At least Delacroix’s famous Louvre self-portrait (1836) made it to this exhibition from Paris. It almost makes up for some of the disappointing religious paintings from the 1840s and 1850s that have been included in this show. Delacroix wasn’t a churchgoer, and indeed probably didn’t even believe in God; you can tell by the lazy indifference and forced emotion of these pictures. Christ on the Sea of Galilee (1853, Metropolitan Museum of Art, New York) brilliantly depicts choppy waters and stormy weather; the only weak spot in this picture is the subject itself. If the boat containing Christ and His disciples was eliminated nobody would notice.
The single most embarrassing picture in this exhibition is Bathers (1854; Wadsworth Athenaeum, Hartford Connecticut). The artist’s taste and judgment have deserted him completely here and the picture is repellently tacky even as an example of chocolate-box kitsch. This ought to be a sensual picture of exotic naked women provocatively swimming in a secluded lake, except that Delacroix couldn’t even pretend to be interested in them; he could only paint women wearing clothes that could hold his attention. Colour, composition, narrative, landscape, water, flowers, clothing, flesh – the painter has failed here at all of these. What is the point of putting this eyesore on display?
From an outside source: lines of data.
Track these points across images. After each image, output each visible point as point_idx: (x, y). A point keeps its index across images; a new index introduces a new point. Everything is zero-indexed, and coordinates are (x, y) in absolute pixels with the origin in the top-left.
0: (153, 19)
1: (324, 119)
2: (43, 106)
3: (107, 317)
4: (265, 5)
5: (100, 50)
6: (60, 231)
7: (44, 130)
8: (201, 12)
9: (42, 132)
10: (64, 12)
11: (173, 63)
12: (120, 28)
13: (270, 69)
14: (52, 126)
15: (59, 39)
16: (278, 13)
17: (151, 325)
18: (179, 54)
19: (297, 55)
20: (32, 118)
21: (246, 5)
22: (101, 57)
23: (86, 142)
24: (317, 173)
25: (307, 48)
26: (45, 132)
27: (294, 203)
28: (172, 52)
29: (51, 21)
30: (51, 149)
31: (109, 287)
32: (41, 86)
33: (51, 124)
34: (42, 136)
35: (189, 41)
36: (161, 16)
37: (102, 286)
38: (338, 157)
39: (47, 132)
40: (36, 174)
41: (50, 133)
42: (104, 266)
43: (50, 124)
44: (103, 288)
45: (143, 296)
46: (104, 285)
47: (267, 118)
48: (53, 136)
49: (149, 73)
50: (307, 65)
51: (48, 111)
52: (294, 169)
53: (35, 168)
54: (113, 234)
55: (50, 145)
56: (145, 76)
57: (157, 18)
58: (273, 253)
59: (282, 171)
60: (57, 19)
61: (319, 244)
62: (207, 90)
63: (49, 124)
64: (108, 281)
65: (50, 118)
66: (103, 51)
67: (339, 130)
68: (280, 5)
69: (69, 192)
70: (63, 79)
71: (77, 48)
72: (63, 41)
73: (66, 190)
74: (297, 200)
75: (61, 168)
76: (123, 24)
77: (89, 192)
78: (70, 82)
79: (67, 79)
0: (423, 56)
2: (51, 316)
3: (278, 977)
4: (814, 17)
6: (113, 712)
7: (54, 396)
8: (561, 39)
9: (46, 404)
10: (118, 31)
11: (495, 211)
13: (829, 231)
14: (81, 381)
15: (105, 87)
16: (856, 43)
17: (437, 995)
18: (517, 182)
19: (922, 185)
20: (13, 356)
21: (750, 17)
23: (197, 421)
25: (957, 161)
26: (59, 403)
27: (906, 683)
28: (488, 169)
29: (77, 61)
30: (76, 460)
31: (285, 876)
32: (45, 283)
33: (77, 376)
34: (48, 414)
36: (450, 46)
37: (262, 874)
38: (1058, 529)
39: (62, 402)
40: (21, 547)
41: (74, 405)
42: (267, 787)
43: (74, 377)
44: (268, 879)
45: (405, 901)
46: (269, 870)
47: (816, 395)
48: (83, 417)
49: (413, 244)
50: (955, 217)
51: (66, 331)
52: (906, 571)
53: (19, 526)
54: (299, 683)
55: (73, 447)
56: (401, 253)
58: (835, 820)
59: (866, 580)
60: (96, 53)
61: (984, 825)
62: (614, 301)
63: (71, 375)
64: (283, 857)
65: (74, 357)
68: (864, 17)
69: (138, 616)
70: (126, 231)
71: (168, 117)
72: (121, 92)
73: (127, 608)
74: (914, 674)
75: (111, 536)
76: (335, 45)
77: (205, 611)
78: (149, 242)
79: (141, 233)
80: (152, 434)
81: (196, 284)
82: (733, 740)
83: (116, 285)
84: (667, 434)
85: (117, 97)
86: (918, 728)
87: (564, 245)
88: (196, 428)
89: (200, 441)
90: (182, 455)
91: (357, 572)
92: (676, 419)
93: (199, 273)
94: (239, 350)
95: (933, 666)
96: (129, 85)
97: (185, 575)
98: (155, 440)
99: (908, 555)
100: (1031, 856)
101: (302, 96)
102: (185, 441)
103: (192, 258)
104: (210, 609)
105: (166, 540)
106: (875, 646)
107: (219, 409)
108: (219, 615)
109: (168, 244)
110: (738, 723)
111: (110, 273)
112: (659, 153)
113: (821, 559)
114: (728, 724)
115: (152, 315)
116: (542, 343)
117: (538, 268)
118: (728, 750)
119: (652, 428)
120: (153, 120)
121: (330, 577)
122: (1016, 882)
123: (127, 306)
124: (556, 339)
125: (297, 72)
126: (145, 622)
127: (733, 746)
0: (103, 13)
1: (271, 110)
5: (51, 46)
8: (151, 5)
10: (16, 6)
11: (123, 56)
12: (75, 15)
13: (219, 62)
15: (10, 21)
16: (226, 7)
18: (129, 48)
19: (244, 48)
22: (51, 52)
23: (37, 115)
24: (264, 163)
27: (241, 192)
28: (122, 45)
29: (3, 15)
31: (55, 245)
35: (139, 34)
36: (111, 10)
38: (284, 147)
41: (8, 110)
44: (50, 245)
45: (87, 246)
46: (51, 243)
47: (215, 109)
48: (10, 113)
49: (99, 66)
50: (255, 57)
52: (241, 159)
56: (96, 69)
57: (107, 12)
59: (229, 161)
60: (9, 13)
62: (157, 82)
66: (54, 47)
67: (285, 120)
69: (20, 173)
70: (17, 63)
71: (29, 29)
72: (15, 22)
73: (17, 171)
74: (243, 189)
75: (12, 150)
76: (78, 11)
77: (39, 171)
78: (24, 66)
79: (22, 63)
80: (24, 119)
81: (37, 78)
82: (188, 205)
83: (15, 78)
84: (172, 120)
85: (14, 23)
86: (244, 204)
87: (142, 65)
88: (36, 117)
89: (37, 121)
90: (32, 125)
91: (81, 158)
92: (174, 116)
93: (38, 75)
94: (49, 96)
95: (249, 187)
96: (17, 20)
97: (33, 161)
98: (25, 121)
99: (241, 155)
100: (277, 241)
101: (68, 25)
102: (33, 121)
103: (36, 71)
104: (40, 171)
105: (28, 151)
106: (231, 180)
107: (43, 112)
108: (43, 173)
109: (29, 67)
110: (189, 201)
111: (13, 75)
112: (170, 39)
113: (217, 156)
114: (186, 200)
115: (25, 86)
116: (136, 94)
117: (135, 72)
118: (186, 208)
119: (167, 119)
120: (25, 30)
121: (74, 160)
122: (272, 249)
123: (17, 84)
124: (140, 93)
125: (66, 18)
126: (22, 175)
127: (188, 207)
One knows that something has gone wrong when the highlight of a Delacroix show is a picture by Frédéric Bazille (1841–1870). La Toilette (1870, Musée Fabre, Montpellier) has no reason for being here whatsoever. A naked woman on a fur blanket waits for her white maid to throw a silken kimono round her shoulders, whilst a kneeling (and topless) black maid towels her off and puts slippers on her feet. This is a superb picture – pitiless and coldly matter-of-fact in the way that Manet and Degas were regarding prostitutes. But it’s in the wrong exhibition. Delacroix and the Rise of Modern Art is the Rubens exhibition of this year, if by ‘Rubens exhibition’ we mean a pathetic mess. Give it a miss and read Delacroix’s journals instead, which are not merely superb but – to be honest – vastly better than his art.